The article below incorrectly reports Atlanta as the location of the court in which Fernando González, René González, Antonio Guerrero, Gerardo Hernández, and Ramón Labińino will submit appeals to their frame-up convictions. The appeals will be heard in Miami by the 11th Circuit Court of Appeals, which is based in Atlanta.

BY SAM MANUEL  
WASHINGTON, D.C.—An appeal by attorneys for five Cuban revolutionaries being held in U.S. jails on frame-up conspiracy charges will be heard by the 11th Circuit Court of Appeals on March 10 in Atlanta.

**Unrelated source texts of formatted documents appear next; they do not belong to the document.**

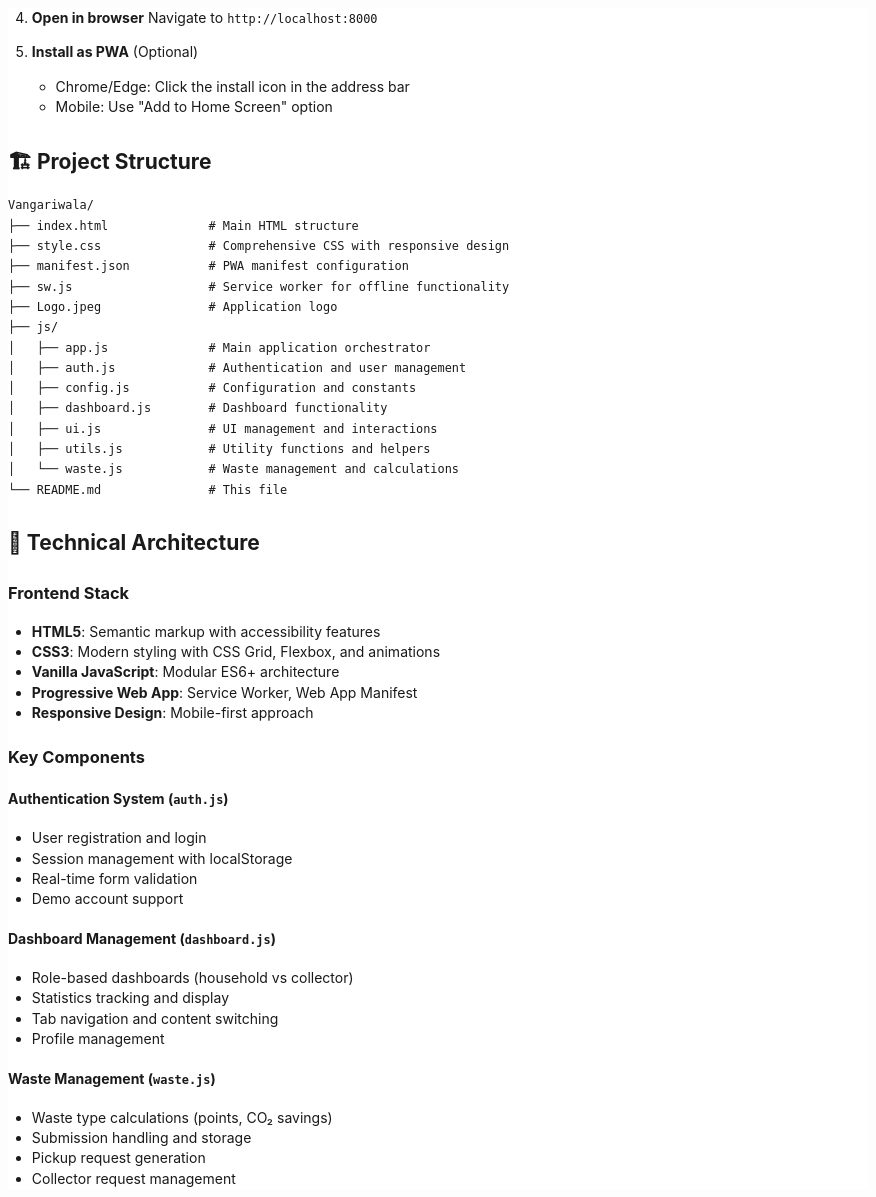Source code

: 4. **Open in browser**
   Navigate to `http://localhost:8000`

5. **Install as PWA** (Optional)
   - Chrome/Edge: Click the install icon in the address bar
   - Mobile: Use "Add to Home Screen" option

## 🏗️ Project Structure

```
Vangariwala/
├── index.html              # Main HTML structure
├── style.css               # Comprehensive CSS with responsive design
├── manifest.json           # PWA manifest configuration
├── sw.js                   # Service worker for offline functionality
├── Logo.jpeg               # Application logo
├── js/
│   ├── app.js              # Main application orchestrator
│   ├── auth.js             # Authentication and user management
│   ├── config.js           # Configuration and constants
│   ├── dashboard.js        # Dashboard functionality
│   ├── ui.js               # UI management and interactions
│   ├── utils.js            # Utility functions and helpers
│   └── waste.js            # Waste management and calculations
└── README.md               # This file
```

## 🔧 Technical Architecture

### **Frontend Stack**
- **HTML5**: Semantic markup with accessibility features
- **CSS3**: Modern styling with CSS Grid, Flexbox, and animations
- **Vanilla JavaScript**: Modular ES6+ architecture
- **Progressive Web App**: Service Worker, Web App Manifest
- **Responsive Design**: Mobile-first approach

### **Key Components**

#### **Authentication System** (`auth.js`)
- User registration and login
- Session management with localStorage
- Real-time form validation
- Demo account support

#### **Dashboard Management** (`dashboard.js`)
- Role-based dashboards (household vs collector)
- Statistics tracking and display
- Tab navigation and content switching
- Profile management

#### **Waste Management** (`waste.js`)
- Waste type calculations (points, CO₂ savings)
- Submission handling and storage
- Pickup request generation
- Collector request management
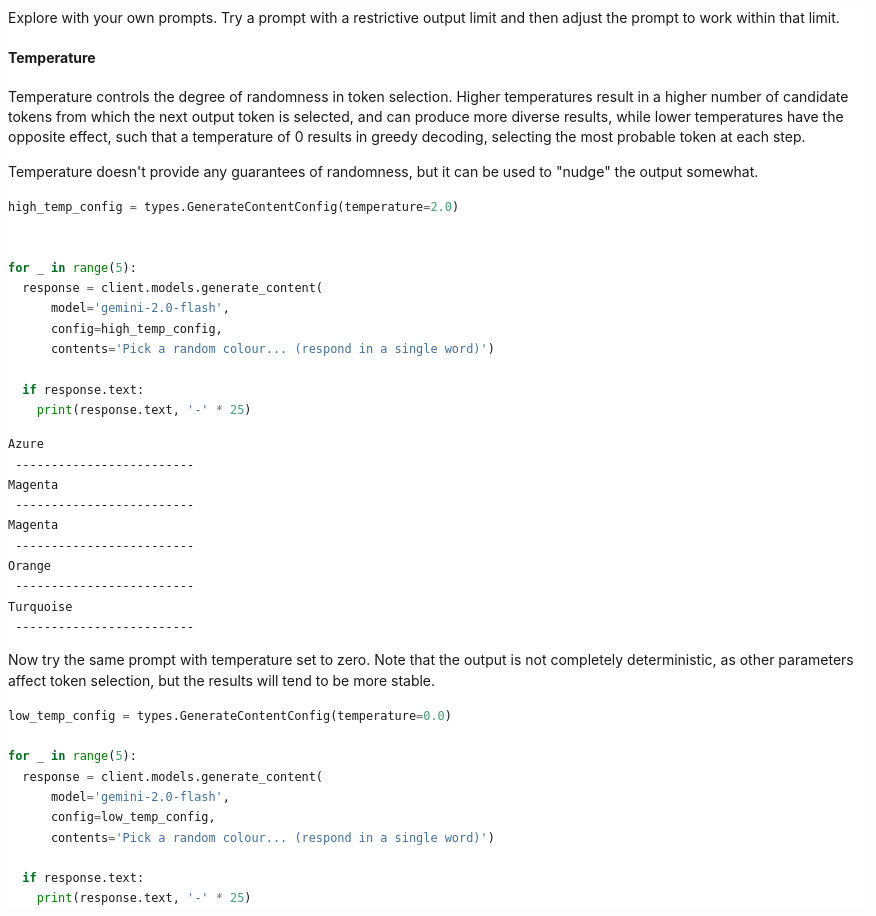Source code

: 

Explore with your own prompts. Try a prompt with a restrictive output limit and then adjust the prompt to work within that limit.

#### Temperature

Temperature controls the degree of randomness in token selection. Higher temperatures result in a higher number of candidate tokens from which the next output token is selected, and can produce more diverse results, while lower temperatures have the opposite effect, such that a temperature of 0 results in greedy decoding, selecting the most probable token at each step.

Temperature doesn't provide any guarantees of randomness, but it can be used to "nudge" the output somewhat.


```python
high_temp_config = types.GenerateContentConfig(temperature=2.0)


for _ in range(5):
  response = client.models.generate_content(
      model='gemini-2.0-flash',
      config=high_temp_config,
      contents='Pick a random colour... (respond in a single word)')

  if response.text:
    print(response.text, '-' * 25)
```

    Azure
     -------------------------
    Magenta
     -------------------------
    Magenta
     -------------------------
    Orange
     -------------------------
    Turquoise
     -------------------------


Now try the same prompt with temperature set to zero. Note that the output is not completely deterministic, as other parameters affect token selection, but the results will tend to be more stable.


```python
low_temp_config = types.GenerateContentConfig(temperature=0.0)

for _ in range(5):
  response = client.models.generate_content(
      model='gemini-2.0-flash',
      config=low_temp_config,
      contents='Pick a random colour... (respond in a single word)')

  if response.text:
    print(response.text, '-' * 25)
```
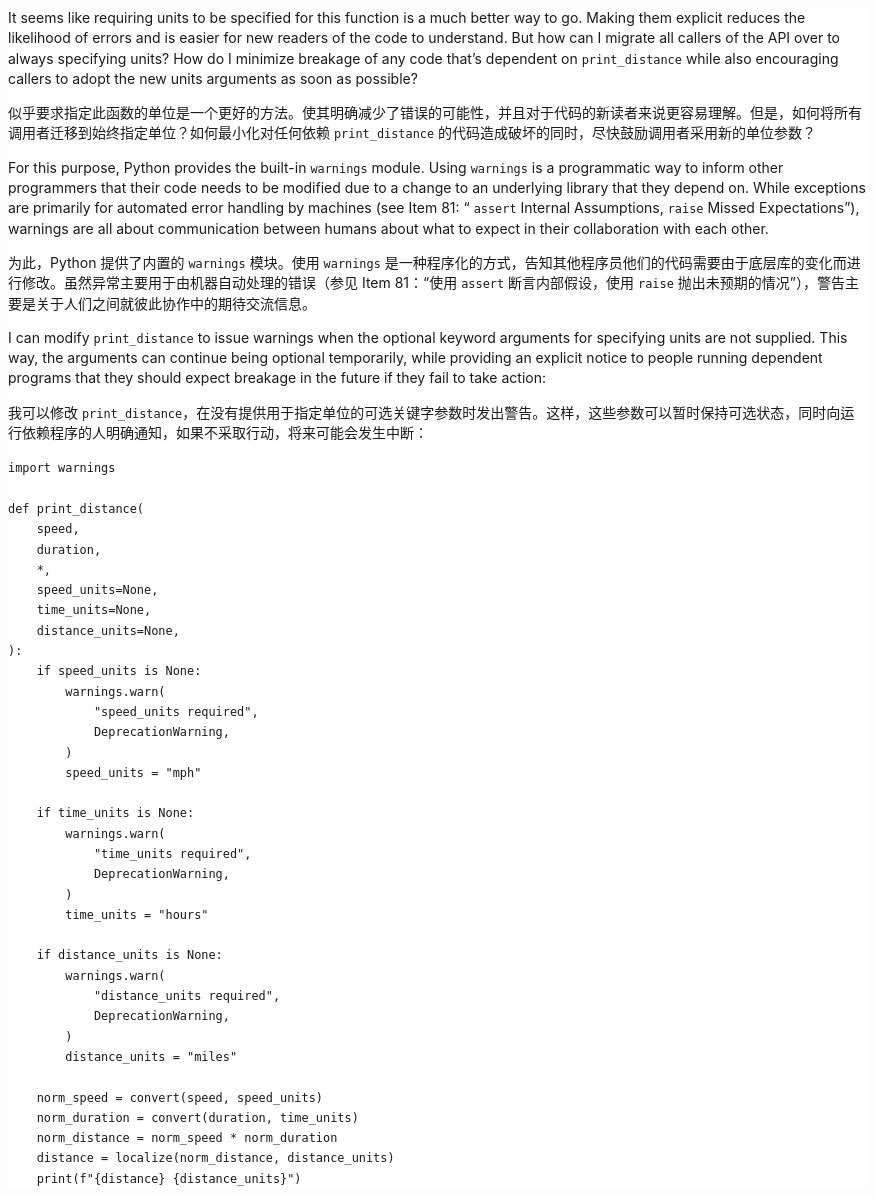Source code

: It seems like requiring units to be specified for this function is a much better way to go. Making them explicit reduces the likelihood of errors and is easier for new readers of the code to understand. But how can I migrate all callers of the API over to always specifying units? How do I minimize breakage of any code that’s dependent on `print_distance` while also encouraging callers to adopt the new units arguments as soon as possible?

似乎要求指定此函数的单位是一个更好的方法。使其明确减少了错误的可能性，并且对于代码的新读者来说更容易理解。但是，如何将所有调用者迁移到始终指定单位？如何最小化对任何依赖 `print_distance` 的代码造成破坏的同时，尽快鼓励调用者采用新的单位参数？

For this purpose, Python provides the built-in `warnings` module. Using `warnings` is a programmatic way to inform other programmers that their code needs to be modified due to a change to an underlying library that they depend on. While exceptions are primarily for automated error handling by machines (see Item 81: “ `assert` Internal Assumptions, `raise` Missed Expectations”), warnings are all about communication between humans about what to expect in their collaboration with each other.

为此，Python 提供了内置的 `warnings` 模块。使用 `warnings` 是一种程序化的方式，告知其他程序员他们的代码需要由于底层库的变化而进行修改。虽然异常主要用于由机器自动处理的错误（参见 Item 81：“使用 `assert` 断言内部假设，使用 `raise` 抛出未预期的情况”），警告主要是关于人们之间就彼此协作中的期待交流信息。

I can modify `print_distance` to issue warnings when the optional keyword arguments for specifying units are not supplied. This way, the arguments can continue being optional temporarily, while providing an explicit notice to people running dependent programs that they should expect breakage in the future if they fail to take action:

我可以修改 `print_distance`，在没有提供用于指定单位的可选关键字参数时发出警告。这样，这些参数可以暂时保持可选状态，同时向运行依赖程序的人明确通知，如果不采取行动，将来可能会发生中断：

```
import warnings

def print_distance(
    speed,
    duration,
    *,
    speed_units=None,
    time_units=None,
    distance_units=None,
):
    if speed_units is None:
        warnings.warn(
            "speed_units required",
            DeprecationWarning,
        )
        speed_units = "mph"

    if time_units is None:
        warnings.warn(
            "time_units required",
            DeprecationWarning,
        )
        time_units = "hours"

    if distance_units is None:
        warnings.warn(
            "distance_units required",
            DeprecationWarning,
        )
        distance_units = "miles"

    norm_speed = convert(speed, speed_units)
    norm_duration = convert(duration, time_units)
    norm_distance = norm_speed * norm_duration
    distance = localize(norm_distance, distance_units)
    print(f"{distance} {distance_units}")
```
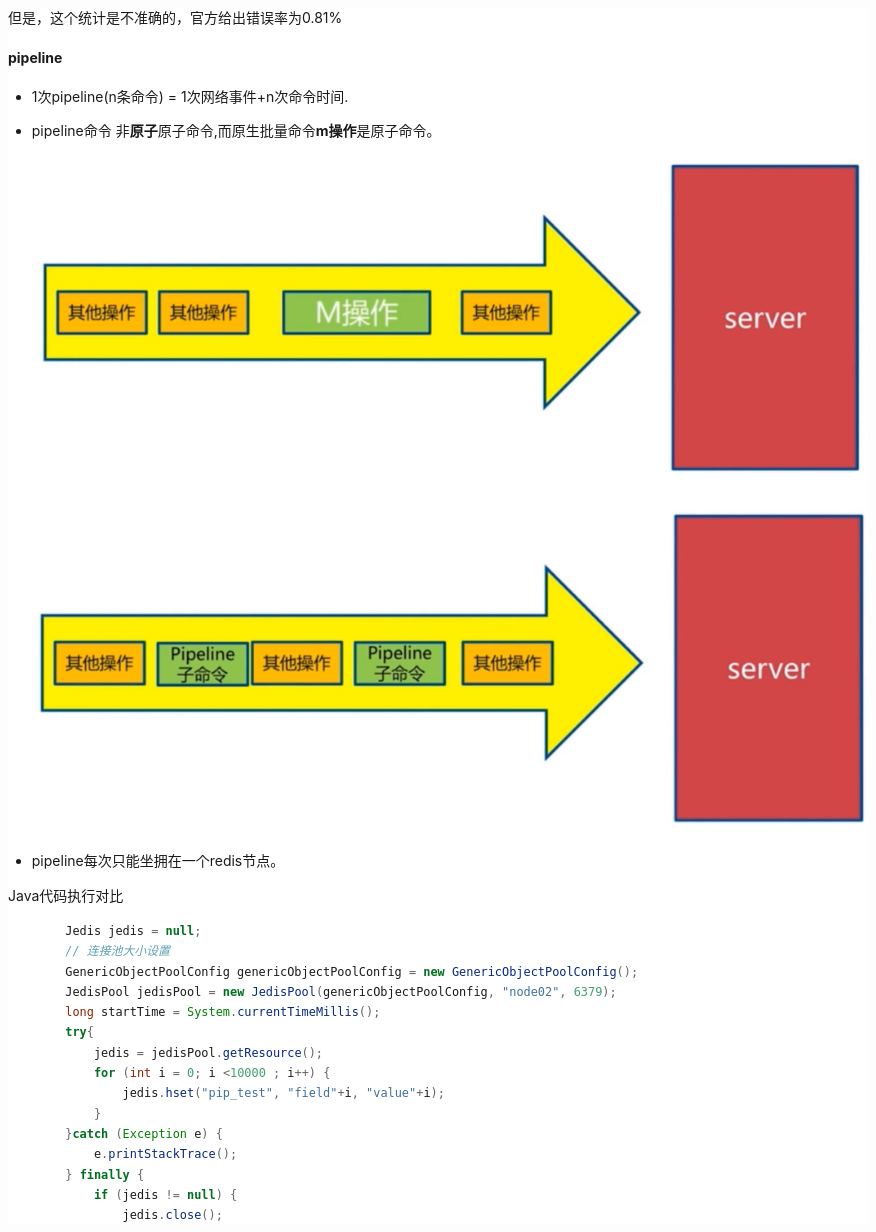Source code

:  但是，这个统计是不准确的，官方给出错误率为0.81%

#### pipeline

- 1次pipeline(n条命令) = 1次网络事件+n次命令时间.

- pipeline命令 非**原子**原子命令,而原生批量命令**m操作**是原子命令。

  ![](/images/db/redis/pipem.png)

  ![](/images/db/redis/pipeline.png)

- pipeline每次只能坐拥在一个redis节点。

Java代码执行对比

```Java
        Jedis jedis = null;
        // 连接池大小设置
        GenericObjectPoolConfig genericObjectPoolConfig = new GenericObjectPoolConfig();
        JedisPool jedisPool = new JedisPool(genericObjectPoolConfig, "node02", 6379);
        long startTime = System.currentTimeMillis();
        try{
            jedis = jedisPool.getResource();
            for (int i = 0; i <10000 ; i++) {
                jedis.hset("pip_test", "field"+i, "value"+i);
            }
        }catch (Exception e) {
            e.printStackTrace();
        } finally {
            if (jedis != null) {
                jedis.close();
```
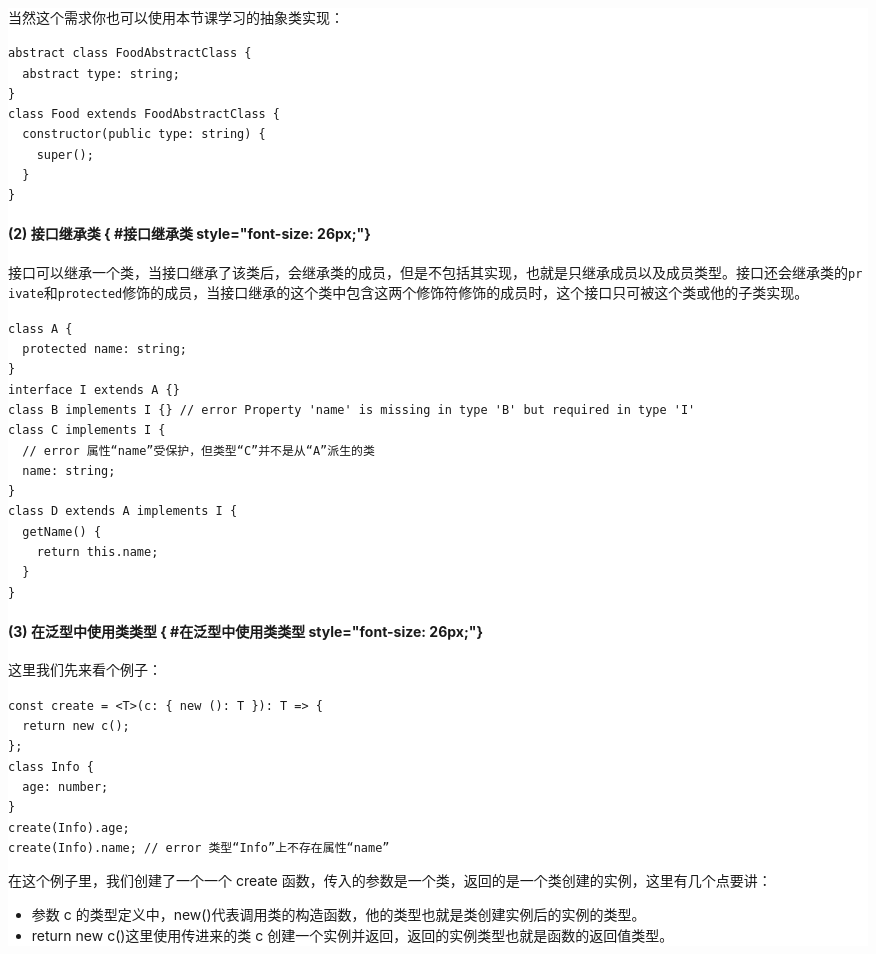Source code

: 当然这个需求你也可以使用本节课学习的抽象类实现：

``` {.language-typescript}
abstract class FoodAbstractClass {
  abstract type: string;
}
class Food extends FoodAbstractClass {
  constructor(public type: string) {
    super();
  }
}
```

#### (2) 接口继承类  { #接口继承类 style="font-size: 26px;"}

接口可以继承一个类，当接口继承了该类后，会继承类的成员，但是不包括其实现，也就是只继承成员以及成员类型。接口还会继承类的`private`和`protected`修饰的成员，当接口继承的这个类中包含这两个修饰符修饰的成员时，这个接口只可被这个类或他的子类实现。

``` {.language-typescript}
class A {
  protected name: string;
}
interface I extends A {}
class B implements I {} // error Property 'name' is missing in type 'B' but required in type 'I'
class C implements I {
  // error 属性“name”受保护，但类型“C”并不是从“A”派生的类
  name: string;
}
class D extends A implements I {
  getName() {
    return this.name;
  }
}
```

#### (3) 在泛型中使用类类型  { #在泛型中使用类类型 style="font-size: 26px;"}

这里我们先来看个例子：

``` {.language-typescript}
const create = <T>(c: { new (): T }): T => {
  return new c();
};
class Info {
  age: number;
}
create(Info).age;
create(Info).name; // error 类型“Info”上不存在属性“name”
```

在这个例子里，我们创建了一个一个 create
函数，传入的参数是一个类，返回的是一个类创建的实例，这里有几个点要讲：

-   参数 c
    的类型定义中，new()代表调用类的构造函数，他的类型也就是类创建实例后的实例的类型。
-   return new c()这里使用传进来的类 c
    创建一个实例并返回，返回的实例类型也就是函数的返回值类型。
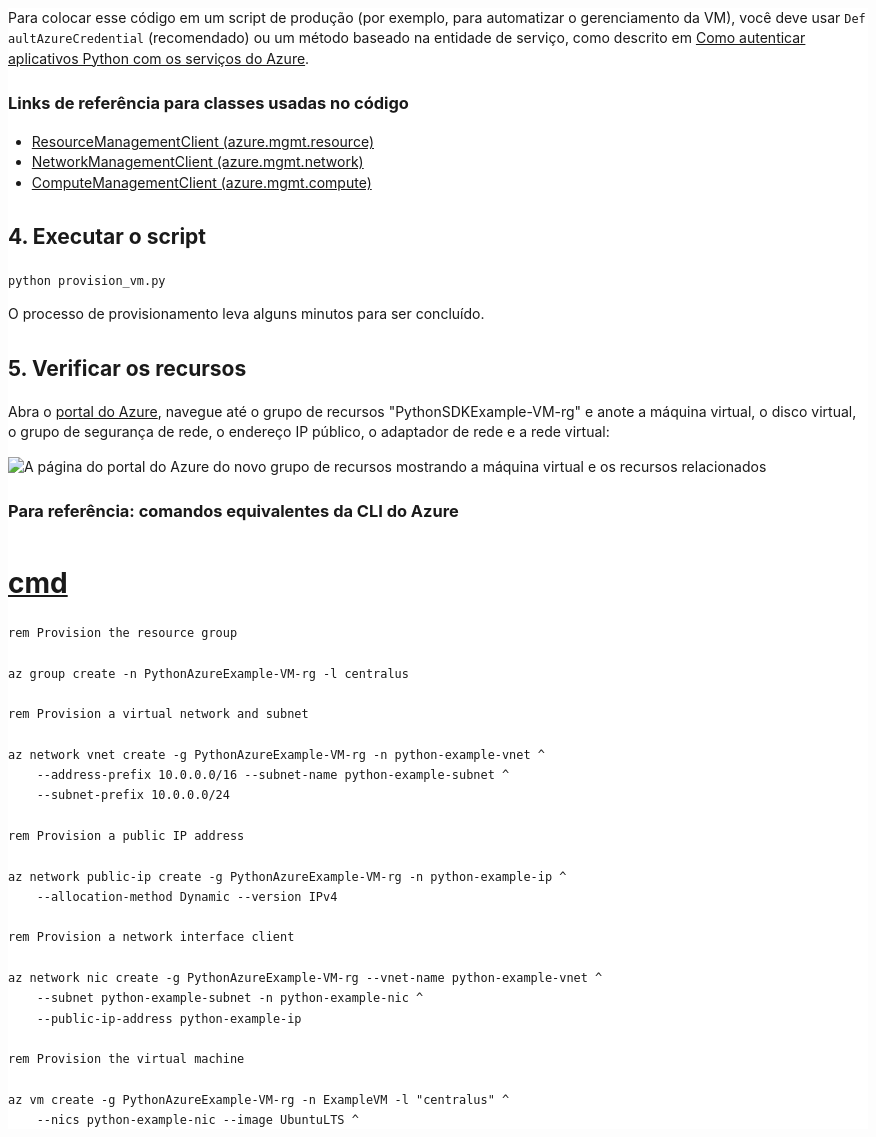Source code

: Para colocar esse código em um script de produção (por exemplo, para automatizar o gerenciamento da VM), você deve usar `DefaultAzureCredential` (recomendado) ou um método baseado na entidade de serviço, como descrito em [Como autenticar aplicativos Python com os serviços do Azure](azure-sdk-authenticate.md).

### <a name="reference-links-for-classes-used-in-the-code"></a>Links de referência para classes usadas no código

- [ResourceManagementClient (azure.mgmt.resource)](/python/api/azure-mgmt-resource/azure.mgmt.resource.resourcemanagementclient?view=azure-python)
- [NetworkManagementClient (azure.mgmt.network)](/python/api/azure-mgmt-network/azure.mgmt.network.networkmanagementclient?view=azure-python)
- [ComputeManagementClient (azure.mgmt.compute)](/python/api/azure-mgmt-compute/azure.mgmt.compute.computemanagementclient?view=azure-python)

## <a name="4-run-the-script"></a>4. Executar o script

```cmd
python provision_vm.py
```

O processo de provisionamento leva alguns minutos para ser concluído.

## <a name="5-verify-the-resources"></a>5. Verificar os recursos

Abra o [portal do Azure](https://portal.azure.com), navegue até o grupo de recursos "PythonSDKExample-VM-rg" e anote a máquina virtual, o disco virtual, o grupo de segurança de rede, o endereço IP público, o adaptador de rede e a rede virtual:

![A página do portal do Azure do novo grupo de recursos mostrando a máquina virtual e os recursos relacionados](media/azure-sdk-example-virtual-machines/portal-vm-resources.png)

### <a name="for-reference-equivalent-azure-cli-commands"></a>Para referência: comandos equivalentes da CLI do Azure

# <a name="cmd"></a>[cmd](#tab/cmd)

```azurecli
rem Provision the resource group

az group create -n PythonAzureExample-VM-rg -l centralus

rem Provision a virtual network and subnet

az network vnet create -g PythonAzureExample-VM-rg -n python-example-vnet ^
    --address-prefix 10.0.0.0/16 --subnet-name python-example-subnet ^
    --subnet-prefix 10.0.0.0/24

rem Provision a public IP address

az network public-ip create -g PythonAzureExample-VM-rg -n python-example-ip ^
    --allocation-method Dynamic --version IPv4

rem Provision a network interface client

az network nic create -g PythonAzureExample-VM-rg --vnet-name python-example-vnet ^
    --subnet python-example-subnet -n python-example-nic ^
    --public-ip-address python-example-ip

rem Provision the virtual machine

az vm create -g PythonAzureExample-VM-rg -n ExampleVM -l "centralus" ^
    --nics python-example-nic --image UbuntuLTS ^
```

Fernando González, René González, Antonio Guerrero, Gerardo Hernández, and Ramón Labańino, who are together known as the Cuban Five, are serving harsh sentences following their convictions in 2001. They have gained international support for their fight to overturn these frame-up convictions.

The FBI arrests of the five Cubans in 1998 were accompanied by highly publicized and sensational announcements that the federal cops had discovered a “Cuban spy network” in Florida whose members had tried to infiltrate the U.S. Southern Command and had passed military secrets to Havana. The men explained at their trial that they were in the United States to gather information on ultrarightist organizations that have been responsible for carrying out armed violent attacks on Cuba from U.S. soil with Washington’s complicity.

The five were charged with conspiracy to commit espionage and to act as unregistered foreign agents. Hernández was also charged with conspiracy to commit murder. They were given sentences ranging from 15 years to a double life term in the case of Hernández.

Attorneys for the defendants have submitted an extensive written appeal but have been allotted a total of 15 minutes, or three minutes for each prisoner’s lawyer, during the March 10 oral arguments. “We have filed a motion asking for additional time based on the extent of the trial and volume of the record,” Leonard Weinglass, the attorney for Guerrero, said in a February 13 phone interview with the Militant. “The court has not yet responded, but we are scheduled as the last case for that day, which increases the possibility that we will get more time.”

In a January 23 interview with Radio Havana Cuba, Weinglass outlined the main arguments of the appeal. The defense was hampered during the trial, he said, because the government wrongfully withheld documents the defense was entitled to, claiming they were secret. Weinglass added that the government broke its own laws when agents surreptitiously entered the apartments of Hernández and others and secretly downloaded information from their computers.

The appeal also states that the evidence was lacking for the charges of conspiracy to commit murder against Hernández and conspiracy to commit espionage leveled at Guerrero and two other defendants. It says that attorneys had asked for the trial to be moved out of Miami, contending that a fair trial would not be possible there.

Furthermore, said Weinglass, the sentences handed out to the defendants were excessive and in violation of U.S. law.

The written appeal also highlights the charged climate from the beginning of the trial that included, “hostile prospective jurors—among them a member of the right wing Cuban American National Foundation—blistering editorials and news articles throughout the trial…and the dogged following of jurors by Spanish-language media (including the government-sponsored Radio Martí).”

Radio Martí was set up by Washington to attempt to broadcast into Cuba illegally as part of Washington’s propaganda campaign against the Cuban Revolution.

With the aim of isolating them from supporters and each other, the government has placed the five men in separate jails across the country. On Feb. 28, 2003, all five were thrown into solitary confinement by order of the Department of Justice, which argued that the support they were receiving and the limited visits they were allowed posed a “national security risk.” They were released a month later following an international protest campaign.

Weinglass also told Radio Havana that his client was moved without prior notice from the prison where he had been held in Colorado while his mother was in this country visiting him from Cuba. At that time Guererro was taken to a prison medical facility in Springfield, Missouri, for minor surgery. Upon arrival he was placed in solitary confinement, where he was kept during consultations with the surgeon performing the procedure. Weinglass said that Guerrero was told that this is a normal practice in the prison.

Last December, for the fourth time, the U.S. government refused to grant visas to Olga Salanueva, the wife of René González, and Adriana Pérez, the wife of Gerardo Hernández, to allow them to come to the United States from Cuba to visit their husbands.